The free credit monitoring offers a much better value, if you don’t already have it because of the dozens of security breaches all of these institutions have suffered, and at least one source is saying it’s being offered by Experian, which is not Equifax, so you don’t have to worry there! And definitely don’t ask if Experian or anyone else is getting paid to do the monitoring ha ha ha who would do that

But yes! This monitoring! It will protect you and your information and your identity!

6. Wouldn’t the offer of a credit freeze be a much better way of accomplishing this protection?

We do not understand the question! Ha ha!

7. Why is it not automatically free to place a credit freeze?

We do not understand the question! You are guaranteed 4 years of monitoring at each of the three credit bureaus! 4 years! That is more than 3 years!

8. Right, but rather than a freeze, which is just a hard backstop against fraud unless you affirmatively unlock it, the free credit monitoring is a gamble on the consumer’s part that it works and actually catches an attempt to open credit that you didn’t authorize-

Why would ANYONE not want to continue to open lines of credit!!! We do not understand! The fact that we get money when credit histories are pulled is completely unrelated to our bone-deep dislike of credit freezes!

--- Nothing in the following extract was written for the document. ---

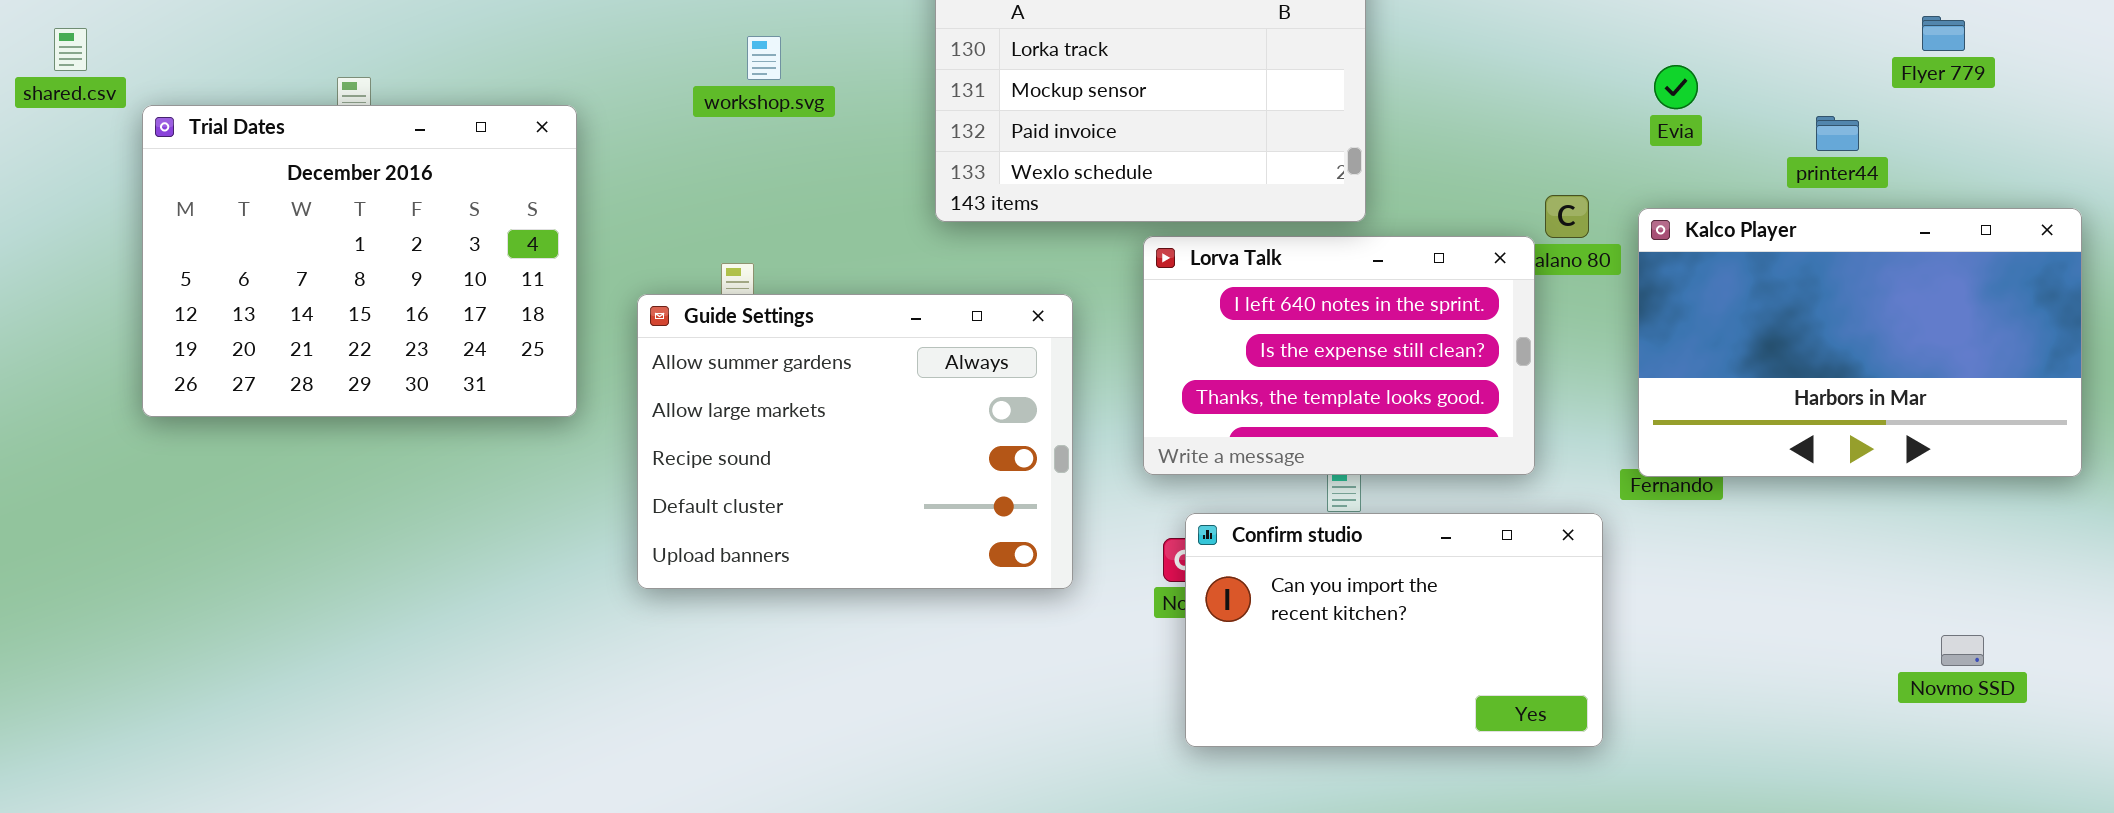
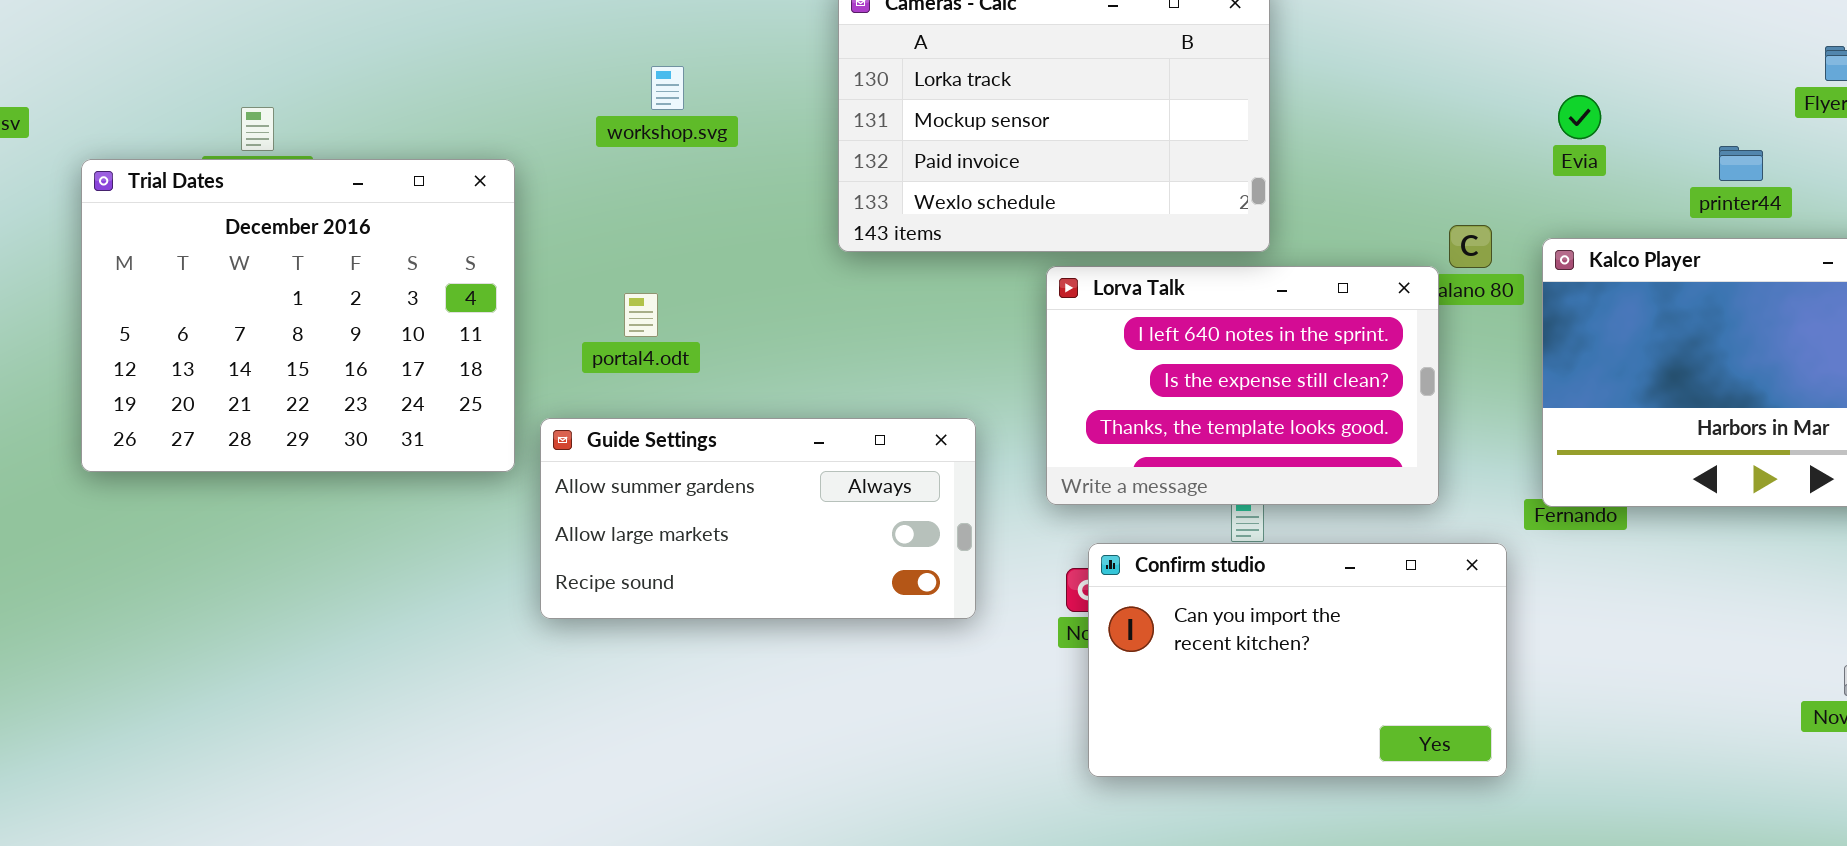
Trial Dates: [142,105,577,417] -> [81,159,515,472], moved
Guide Settings: [637,294,1073,589] -> [540,418,976,619], resized

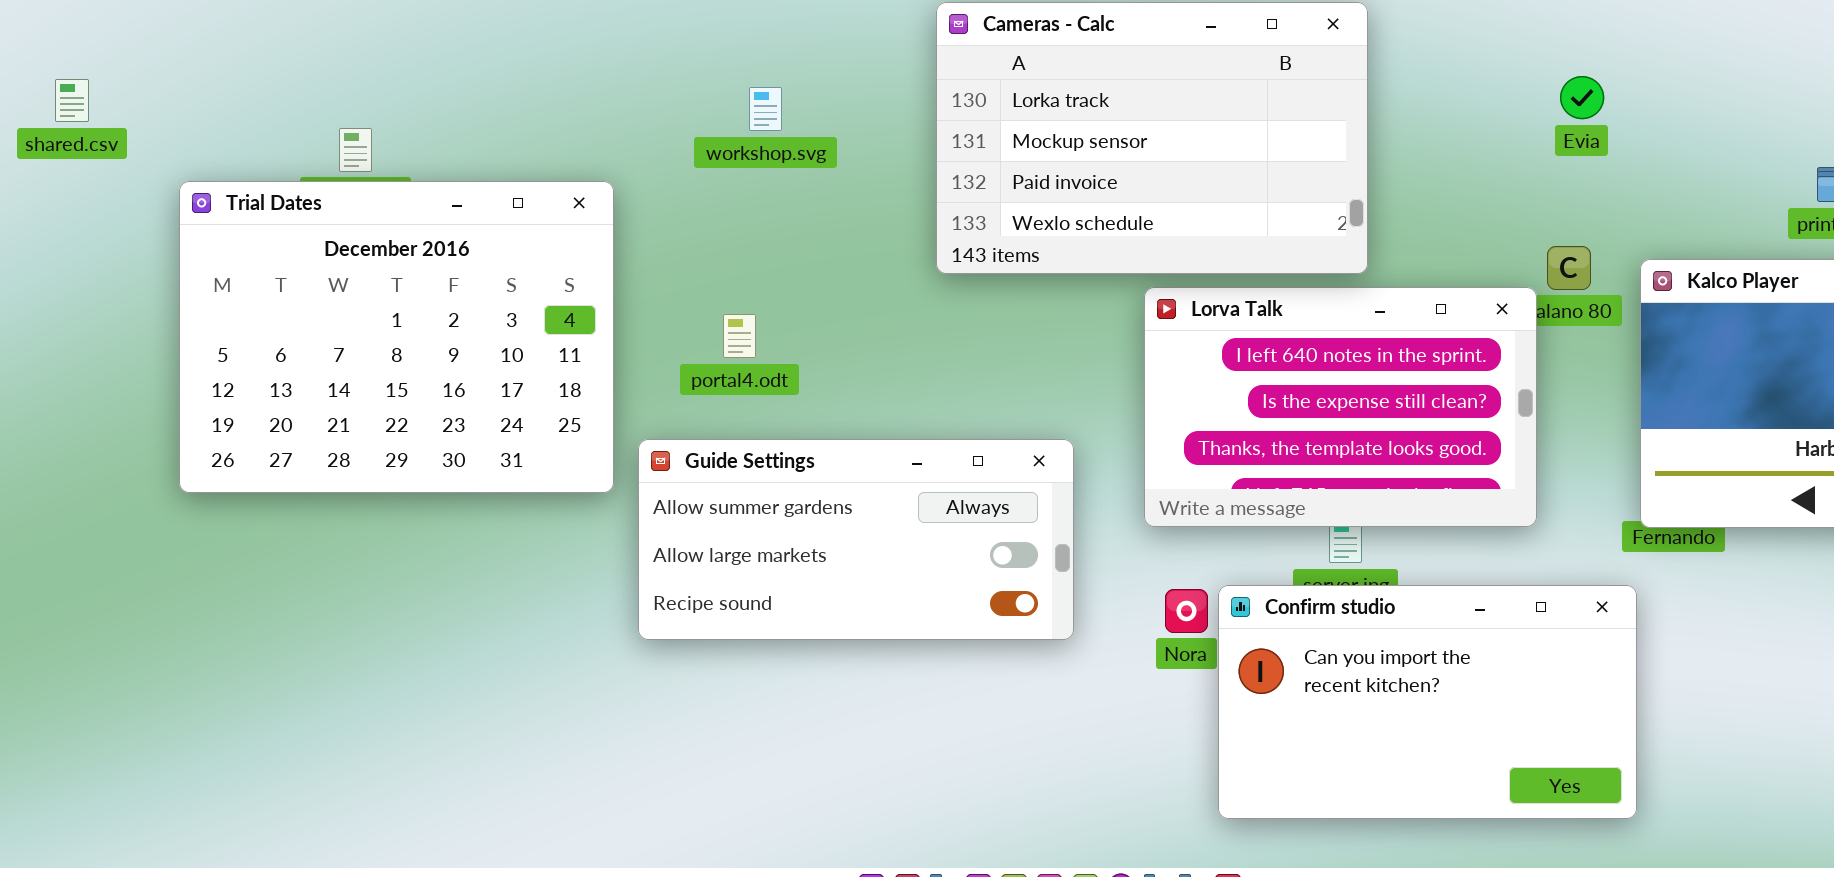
Evia: [1558,95,1601,139] -> [1560,76,1604,119], moved
Confirm studio: [1088,543,1507,777] -> [1218,585,1637,819], moved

9. *enormous sigh* I’d like to change my claim to get free credit monitoring instead of a cash payment. Can I do that, or in the alternative, be permitted to punch one of your executives in the face?

Of course you can! That’s the spirit! You’re gonna get an email if you picked the cash and it’s gonna say “hey so what credit monitoring do you already have” and then you’re gonna say “I have a structured settlement, but I need cash NOW” just kidding that’s JG Wentworth just a little hip humor for you kids. Oh, and if you want to stick with the cash, you have to give us more information about your credit monitoring and we promise to be good with it and definitely not get hacked and then have to offer you more free credit monitoring like some monstrous financial ouroboros which you’ll endure until you die.

Ha ha!

10. How much of the settlement fund can be used to pay claims for time spent dealing with the data breach? Can I just submit a bill with my hourly rate, you soul-sucking profit-prioritizing complicit ghoulish assho-

Ohhhkay let’s stop you right there. But yes, you can submit a claim for time spent getting credit monitoring or dealing with a fraudulent charge or any of the myriad ways this breach could have screwed you. You will be able to get a whole $25/hour for this! If you spent more than ten hours though, we want proof. Oh, and if you paid for anything we will need receipts.

What was the question? Oh, right

Remember that $31 million? Yeah the hourly stuff and the stuff you paid for is coming out of that too. We will slice this pie so thin you’ll be able to see us laughing at you through it.

11. *sharp inhale* did ANYONE with ANY amount of experience or skill or knowledge of even basic fractions look at this settlement or was it thought up by vindictive, drunk toddlers?

This seems like a trick question! But, yes, toddlers. We didn’t let them nap, either, before they drew this up. We really, really don’t like the idea of people getting money.

12. Equifax literally earns money by selling our information. Your revenue in 2017 was $3.36 billion. And that new CEO you hired can get up to $4.5 million in salary and bonuses and has $17 million in stock options. You didn’t even double the value of his stock options for the whole cash settlement you planned to offer. Are we a joke to you?

Mostly, yeah.

13. *rubs eyes tiredly* I’m not sure I was affected by the data breach. How can I find out?

Flip a coin, honestly. It was half of you.

14. What else can I do?

There’s a whole other website with different FAQs, if you still have the will to live. It includes the very complicated process for doing literally anything else other than signing up.